Problem to work on:
The listing, minus its pictures, is to be given again exactly.

Data to examine:

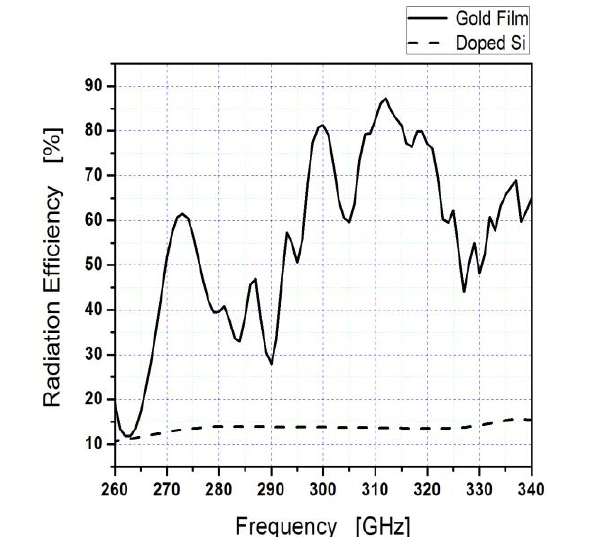
Figure 8: The radiation efficiency of the designed sinusoidally modulated leaky wave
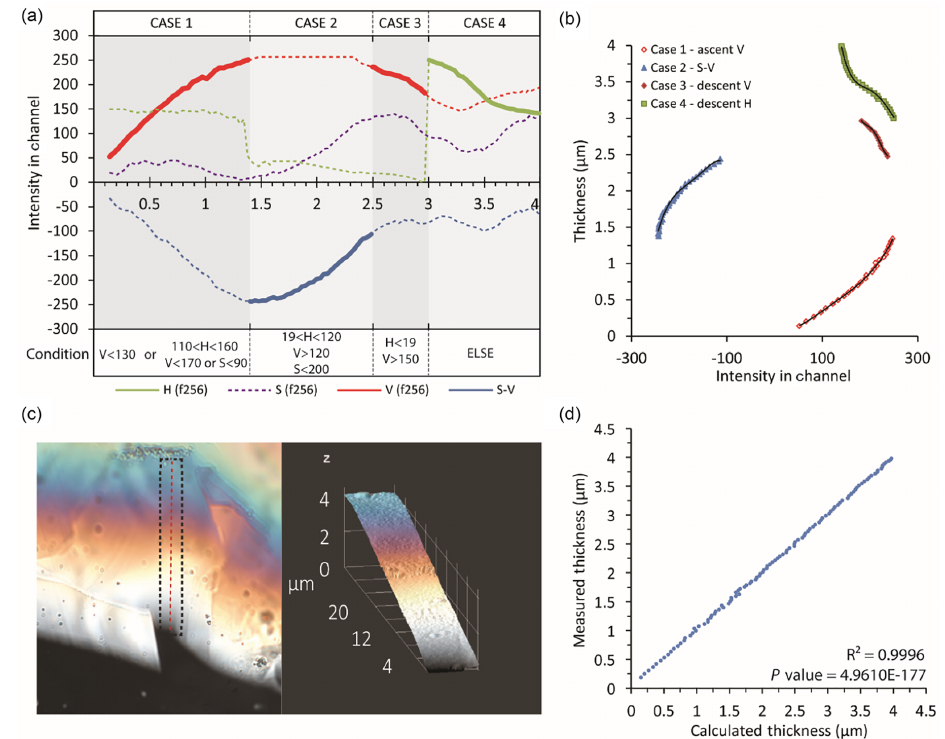
Figure 6. (a) Variation in components of color-model HSV with increasing thickness along the calcite wedge profile. Solid lines indicate the range in which that color component is used to calculate thickness. (b) Polynomial distribution for each interval. Table 2 gives the equations of each color component. (c) Tridimensional Thickness plots of calcite wedge area generated with image analyzer software using criteria and equations described in the text. (d) Validation profile of the measured thickness of the calcite wedge ETH-W2 and the thickness calculated using the regression equations described in Table 2. For the validation data, we used a different set of pixels than those used for the calibration equations. Light intensity was saturated at a calcite thickness of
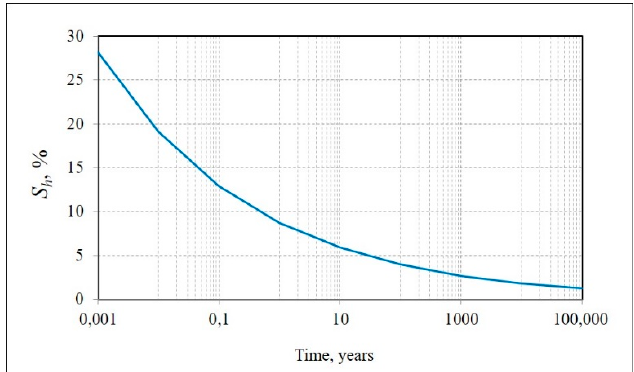
Figure 6. Predicted time-dependent decrease in hydrate saturation in frozen soil at T = − 6 °C and P = 0.1 MPa.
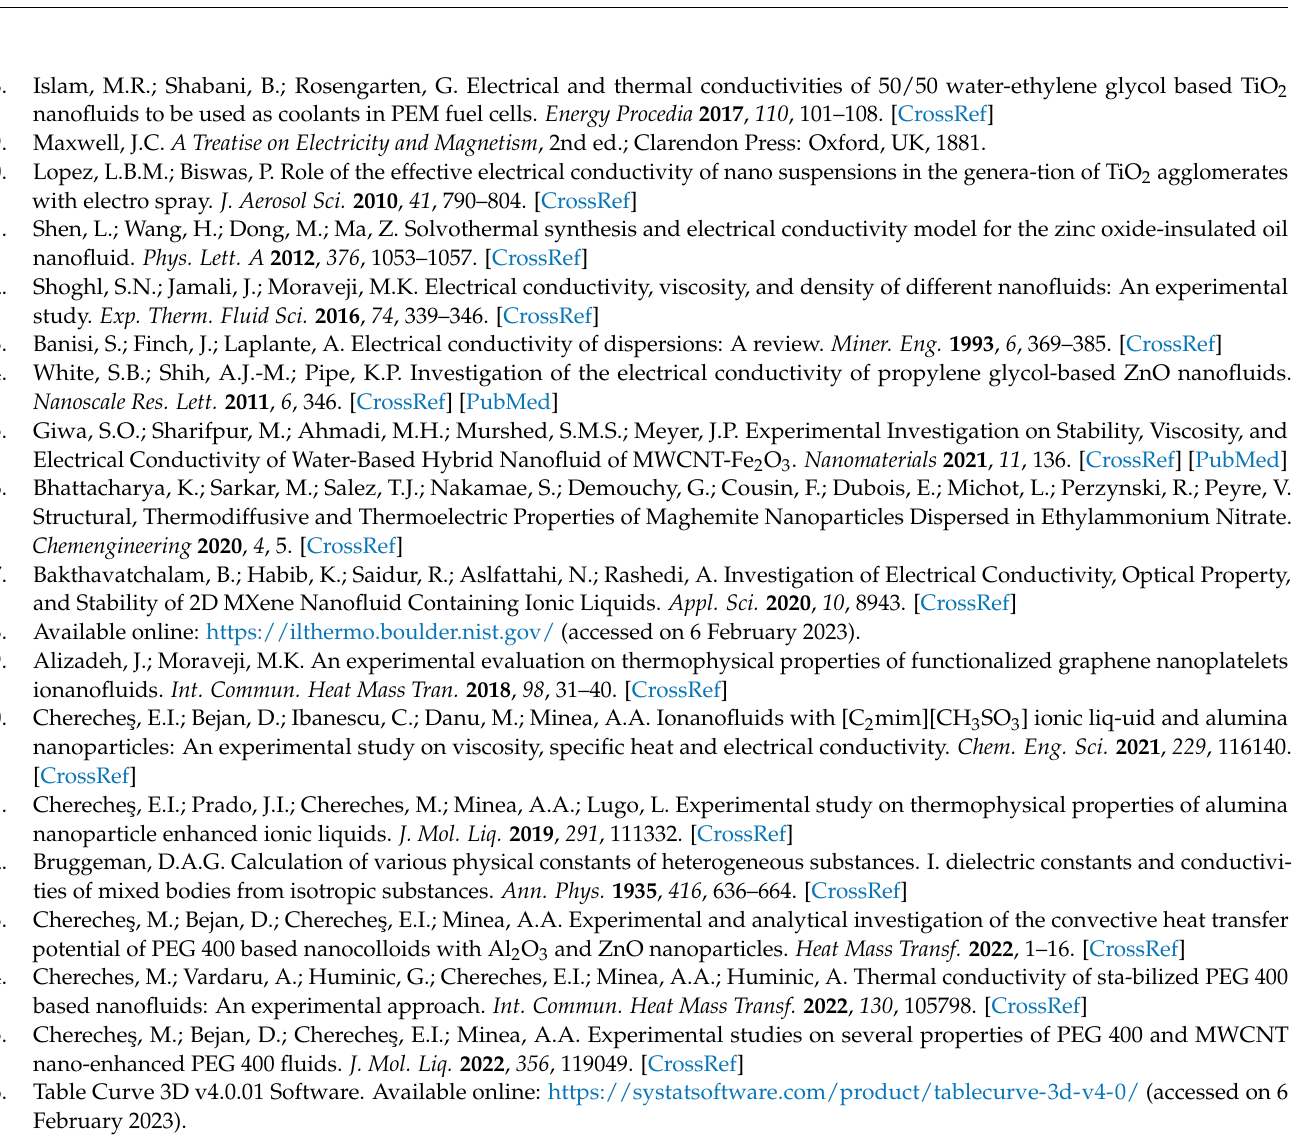
Table Curve 3D v4.0.01 Software. Available online: https://systatsoftware.com/product/tablecurve-3d-v4-0/ (accessed on 6 February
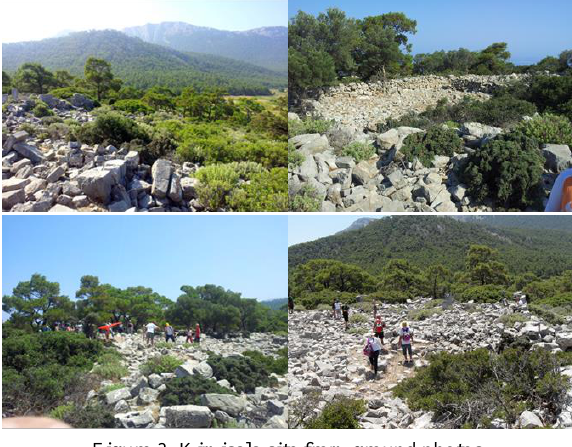
Figure 3: Kimisala site from ground photos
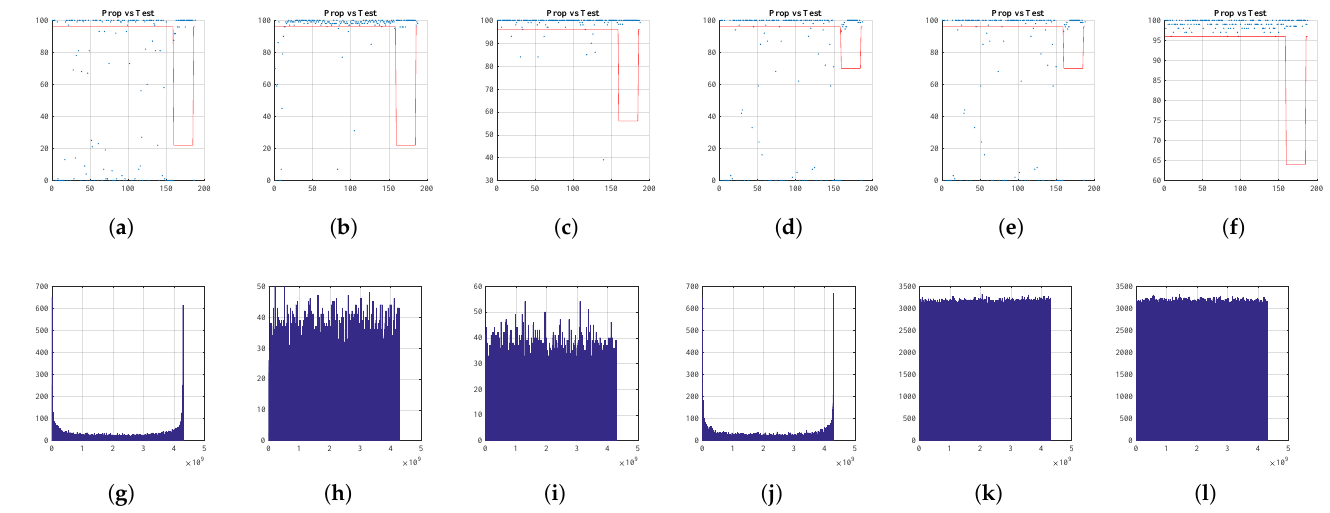
Figure 2. NIST test and histograms of studied chaotic maps, 32-bit LFSR, and the 3D-Chebyshev coupled with the 32-bit LFSR. ( a ) NIST test results of the discrete Logistic map. ( b ) NIST test results of the discrete Skew-Tent map. ( c ) NIST test results of the discrete PWLCM map. ( d ) NIST test results of the discrete 3D-Chebyshev map. ( e ) IST test results of the 32-bit LFSR. ( f ) NIST test results of the discrete 3D-Chebyshev map coupled with LFSR. ( g ) The histogram of a sequence XL . ( h ) The histogram of a sequence XS . ( i ) The histogram of a sequence XP . ( j ) The histogram of a sequence XT . ( k ) The histogram of a sequence Q . ( l ) The histogram of a sequence XTI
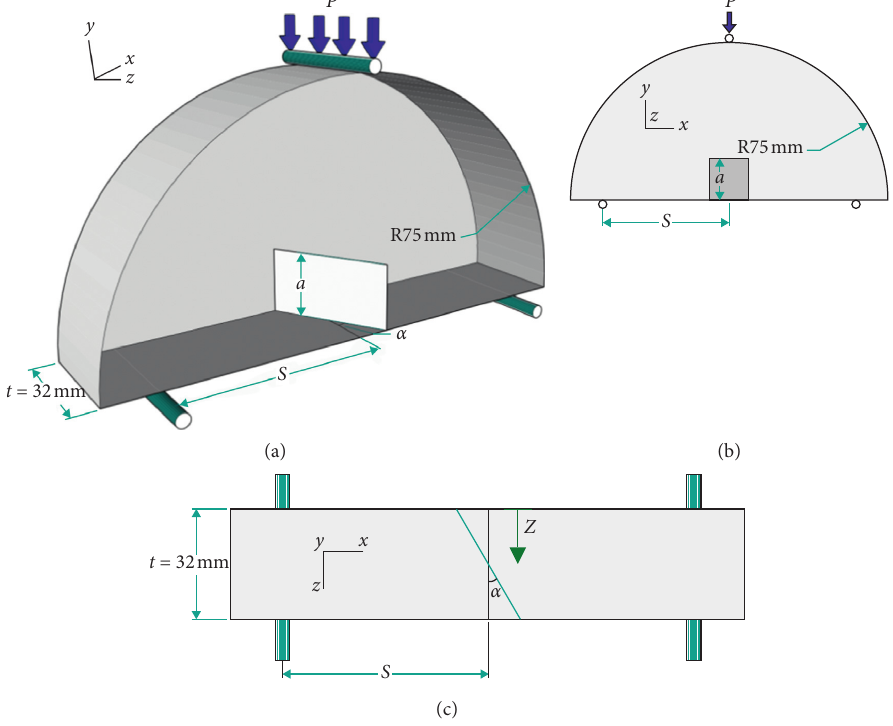
Figure 1: Geometry and loading configuration of SCB specimen. (a) Three-dimensional view; (b) front view; (c) top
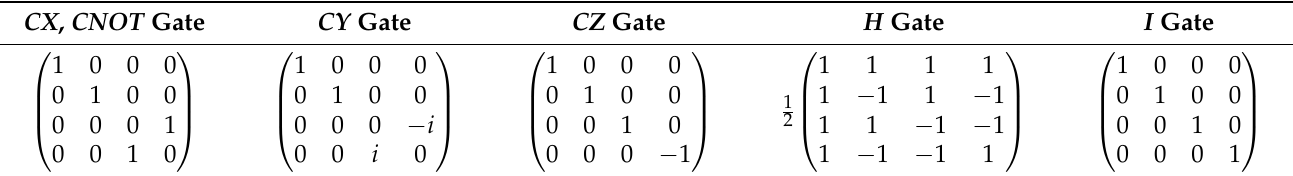
Table 5. Quantum gates for two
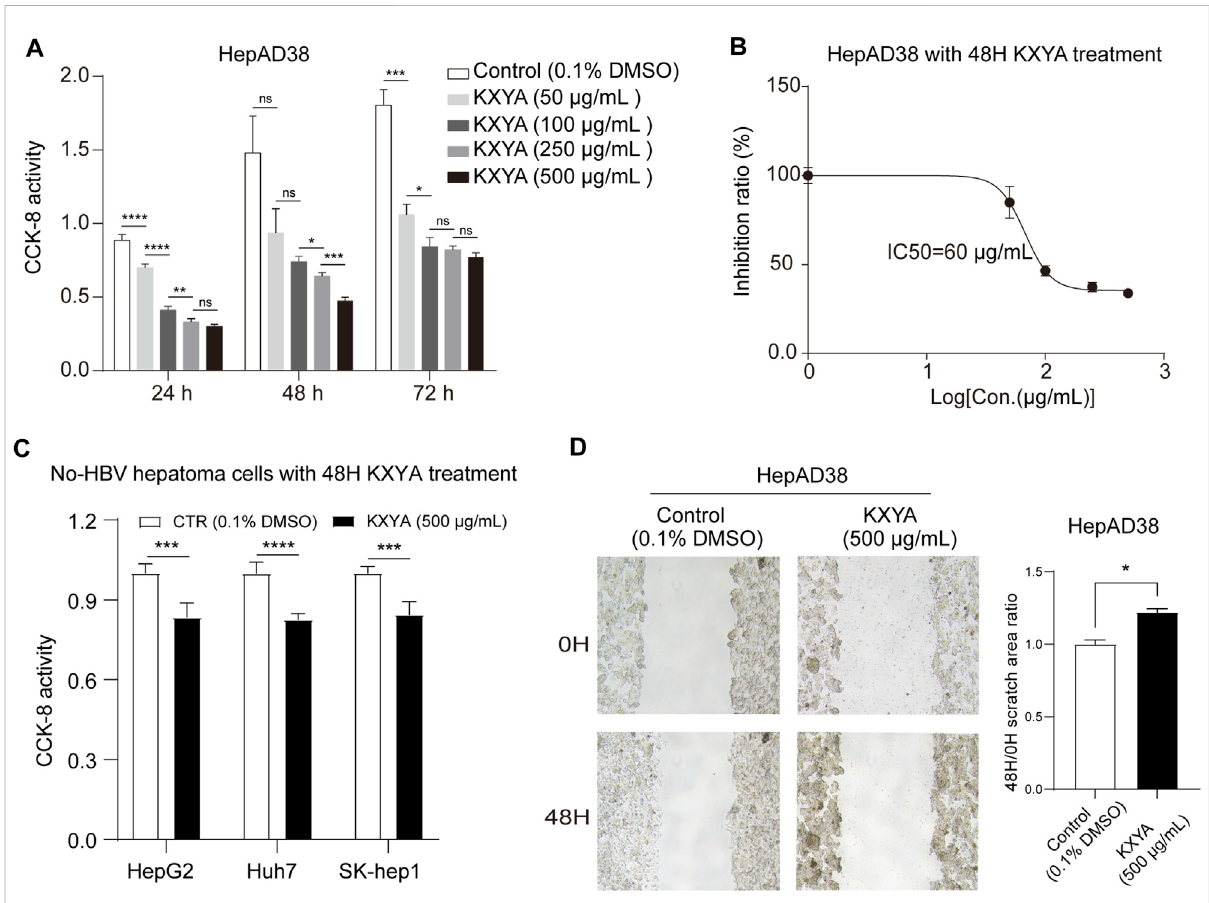
FIGURE 2 KXYAsuppressedproliferationandmigrationofHepAD38cells. (A) HepAD38cellswastreatedwithtime-anddose-increasedKXYA,andthecell viability was detected with CCK-8. (B) HepAD38 cells was treated with dose-increased concentration of KXYA for 48 h and the inhibitory concentration 50 (IC50) was calculated. (C) HepG2, Huh7, and SK-Hep1 cells were treated with KXYA (500 μ g/ml) for 48 h, and the cell viability was detected with CCK-8. (D) The representative images and statistical analysis of migration assay for HepAD38 cells at 0 and 48 h with KXYA treatment. Data are presented as the mean ± SD, p -value was calculated by performing un-pair Student ’ s t -test, *, p < 0.05; **, p < 0.01; ***, p < 0.001, **** p < 0.0001; ns, not signi fi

Task solution:
Figure 8: The radiation efficiency of the designed sinusoidally modulated leaky wave
Figure 6. (a) Variation in components of color-model HSV with increasing thickness along the calcite wedge profile. Solid lines indicate the range in which that color component is used to calculate thickness. (b) Polynomial distribution for each interval. Table 2 gives the equations of each color component. (c) Tridimensional Thickness plots of calcite wedge area generated with image analyzer software using criteria and equations described in the text. (d) Validation profile of the measured thickness of the calcite wedge ETH-W2 and the thickness calculated using the regression equations described in Table 2. For the validation data, we used a different set of pixels than those used for the calibration equations. Light intensity was saturated at a calcite thickness of
Figure 6. Predicted time-dependent decrease in hydrate saturation in frozen soil at T = − 6 °C and P = 0.1 MPa.
Table Curve 3D v4.0.01 Software. Available online: https://systatsoftware.com/product/tablecurve-3d-v4-0/ (accessed on 6 February
Figure 3: Kimisala site from ground photos
Figure 2. NIST test and histograms of studied chaotic maps, 32-bit LFSR, and the 3D-Chebyshev coupled with the 32-bit LFSR. ( a ) NIST test results of the discrete Logistic map. ( b ) NIST test results of the discrete Skew-Tent map. ( c ) NIST test results of the discrete PWLCM map. ( d ) NIST test results of the discrete 3D-Chebyshev map. ( e ) IST test results of the 32-bit LFSR. ( f ) NIST test results of the discrete 3D-Chebyshev map coupled with LFSR. ( g ) The histogram of a sequence XL . ( h ) The histogram of a sequence XS . ( i ) The histogram of a sequence XP . ( j ) The histogram of a sequence XT . ( k ) The histogram of a sequence Q . ( l ) The histogram of a sequence XTI
Figure 1: Geometry and loading configuration of SCB specimen. (a) Three-dimensional view; (b) front view; (c) top
Table 5. Quantum gates for two
FIGURE 2 KXYAsuppressedproliferationandmigrationofHepAD38cells. (A) HepAD38cellswastreatedwithtime-anddose-increasedKXYA,andthecell viability was detected with CCK-8. (B) HepAD38 cells was treated with dose-increased concentration of KXYA for 48 h and the inhibitory concentration 50 (IC50) was calculated. (C) HepG2, Huh7, and SK-Hep1 cells were treated with KXYA (500 μ g/ml) for 48 h, and the cell viability was detected with CCK-8. (D) The representative images and statistical analysis of migration assay for HepAD38 cells at 0 and 48 h with KXYA treatment. Data are presented as the mean ± SD, p -value was calculated by performing un-pair Student ’ s t -test, *, p < 0.05; **, p < 0.01; ***, p < 0.001, **** p < 0.0001; ns, not signi fi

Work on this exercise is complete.